[[ Dataset records open ]]

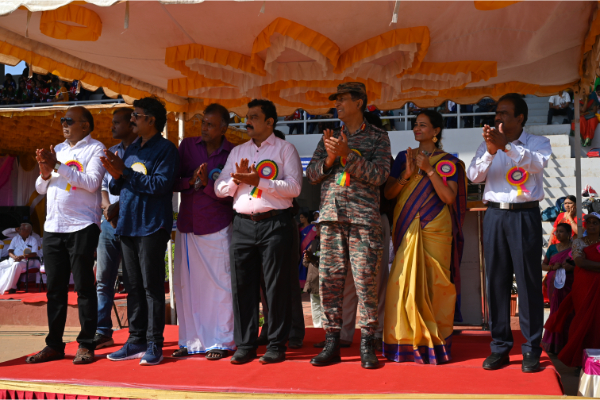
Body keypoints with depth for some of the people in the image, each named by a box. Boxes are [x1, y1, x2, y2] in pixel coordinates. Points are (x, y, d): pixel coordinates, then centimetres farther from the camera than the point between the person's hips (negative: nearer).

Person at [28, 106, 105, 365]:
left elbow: (92, 183, -17)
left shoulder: (95, 149, -1)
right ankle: (54, 345, 16)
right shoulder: (58, 150, 17)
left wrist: (58, 166, -17)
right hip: (53, 227, 6)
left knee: (84, 287, -2)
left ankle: (86, 345, 4)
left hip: (82, 227, -6)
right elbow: (41, 189, 17)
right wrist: (45, 173, -4)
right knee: (55, 288, 8)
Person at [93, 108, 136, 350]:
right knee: (103, 279, 6)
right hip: (109, 222, 7)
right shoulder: (110, 153, 18)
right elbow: (102, 186, 17)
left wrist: (119, 206, -16)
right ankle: (102, 332, 13)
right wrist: (106, 207, -2)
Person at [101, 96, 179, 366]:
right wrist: (115, 175, -5)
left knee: (151, 286, -4)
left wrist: (125, 173, -13)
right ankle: (136, 341, 17)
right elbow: (115, 189, 17)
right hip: (127, 225, 7)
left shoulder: (165, 149, -4)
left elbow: (161, 184, -18)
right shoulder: (131, 149, 18)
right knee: (133, 286, 10)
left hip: (152, 227, -7)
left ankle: (154, 345, 1)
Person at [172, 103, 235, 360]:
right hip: (187, 226, 4)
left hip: (217, 229, -3)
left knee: (220, 285, -2)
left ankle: (221, 342, 9)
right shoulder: (187, 146, 7)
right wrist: (191, 181, -16)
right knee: (186, 284, 7)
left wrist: (207, 184, -21)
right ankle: (191, 341, 19)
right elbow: (173, 183, 3)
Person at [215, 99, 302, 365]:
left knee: (276, 286, -1)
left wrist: (258, 181, -14)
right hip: (243, 223, 4)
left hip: (275, 223, -4)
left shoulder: (285, 149, 5)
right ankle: (245, 345, 13)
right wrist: (238, 178, -6)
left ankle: (276, 345, 9)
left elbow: (294, 187, -8)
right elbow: (220, 189, 13)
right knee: (242, 285, 4)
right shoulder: (237, 152, 19)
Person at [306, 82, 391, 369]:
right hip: (331, 216, 4)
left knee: (365, 281, -5)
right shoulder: (329, 137, 19)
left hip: (363, 218, -3)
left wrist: (348, 154, -14)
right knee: (329, 280, 1)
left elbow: (379, 174, -5)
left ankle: (367, 345, 4)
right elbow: (311, 174, 13)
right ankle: (332, 344, 10)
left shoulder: (377, 137, 8)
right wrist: (329, 158, -6)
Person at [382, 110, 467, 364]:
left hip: (435, 231, -2)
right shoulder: (404, 157, 13)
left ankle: (433, 342, 5)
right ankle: (406, 342, 6)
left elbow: (449, 197, -9)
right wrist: (406, 175, -11)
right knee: (404, 282, -3)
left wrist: (428, 169, -13)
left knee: (433, 284, -3)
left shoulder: (448, 162, 4)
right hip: (406, 230, 3)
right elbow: (388, 193, 5)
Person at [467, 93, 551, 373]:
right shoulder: (488, 144, 13)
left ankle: (531, 350, 4)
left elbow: (537, 163, -17)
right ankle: (500, 347, 10)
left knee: (529, 280, -3)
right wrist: (490, 152, -17)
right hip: (495, 215, 3)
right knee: (497, 280, 3)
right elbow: (473, 176, 0)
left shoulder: (539, 143, 6)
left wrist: (506, 146, -29)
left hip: (526, 215, -3)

[[ Dataset records closed ]]

Assigned task
Reproduce every entry above verbatim, omitting the picture from your output.

Written response
Body keypoints with depth for some of the people in the image, each named by a box. Boxes are [x1, y1, x2, y2] in pixel coordinates. Points are (x, y, d): pixel coordinates, then centimetres farther from the camera than the point between the person's hips (negative: nearer).

Person at [28, 106, 105, 365]:
left elbow: (92, 183, -17)
left shoulder: (95, 149, -1)
right ankle: (54, 345, 16)
right shoulder: (58, 150, 17)
left wrist: (58, 166, -17)
right hip: (53, 227, 6)
left knee: (84, 287, -2)
left ankle: (86, 345, 4)
left hip: (82, 227, -6)
right elbow: (41, 189, 17)
right wrist: (45, 173, -4)
right knee: (55, 288, 8)
Person at [93, 108, 136, 350]:
right knee: (103, 279, 6)
right hip: (109, 222, 7)
right shoulder: (110, 153, 18)
right elbow: (102, 186, 17)
left wrist: (119, 206, -16)
right ankle: (102, 332, 13)
right wrist: (106, 207, -2)
Person at [101, 96, 179, 366]:
right wrist: (115, 175, -5)
left knee: (151, 286, -4)
left wrist: (125, 173, -13)
right ankle: (136, 341, 17)
right elbow: (115, 189, 17)
right hip: (127, 225, 7)
left shoulder: (165, 149, -4)
left elbow: (161, 184, -18)
right shoulder: (131, 149, 18)
right knee: (133, 286, 10)
left hip: (152, 227, -7)
left ankle: (154, 345, 1)
Person at [172, 103, 235, 360]:
right hip: (187, 226, 4)
left hip: (217, 229, -3)
left knee: (220, 285, -2)
left ankle: (221, 342, 9)
right shoulder: (187, 146, 7)
right wrist: (191, 181, -16)
right knee: (186, 284, 7)
left wrist: (207, 184, -21)
right ankle: (191, 341, 19)
right elbow: (173, 183, 3)
Person at [215, 99, 302, 365]:
left knee: (276, 286, -1)
left wrist: (258, 181, -14)
right hip: (243, 223, 4)
left hip: (275, 223, -4)
left shoulder: (285, 149, 5)
right ankle: (245, 345, 13)
right wrist: (238, 178, -6)
left ankle: (276, 345, 9)
left elbow: (294, 187, -8)
right elbow: (220, 189, 13)
right knee: (242, 285, 4)
right shoulder: (237, 152, 19)
Person at [306, 82, 391, 369]:
right hip: (331, 216, 4)
left knee: (365, 281, -5)
right shoulder: (329, 137, 19)
left hip: (363, 218, -3)
left wrist: (348, 154, -14)
right knee: (329, 280, 1)
left elbow: (379, 174, -5)
left ankle: (367, 345, 4)
right elbow: (311, 174, 13)
right ankle: (332, 344, 10)
left shoulder: (377, 137, 8)
right wrist: (329, 158, -6)
Person at [382, 110, 467, 364]:
left hip: (435, 231, -2)
right shoulder: (404, 157, 13)
left ankle: (433, 342, 5)
right ankle: (406, 342, 6)
left elbow: (449, 197, -9)
right wrist: (406, 175, -11)
right knee: (404, 282, -3)
left wrist: (428, 169, -13)
left knee: (433, 284, -3)
left shoulder: (448, 162, 4)
right hip: (406, 230, 3)
right elbow: (388, 193, 5)
Person at [467, 93, 551, 373]:
right shoulder: (488, 144, 13)
left ankle: (531, 350, 4)
left elbow: (537, 163, -17)
right ankle: (500, 347, 10)
left knee: (529, 280, -3)
right wrist: (490, 152, -17)
right hip: (495, 215, 3)
right knee: (497, 280, 3)
right elbow: (473, 176, 0)
left shoulder: (539, 143, 6)
left wrist: (506, 146, -29)
left hip: (526, 215, -3)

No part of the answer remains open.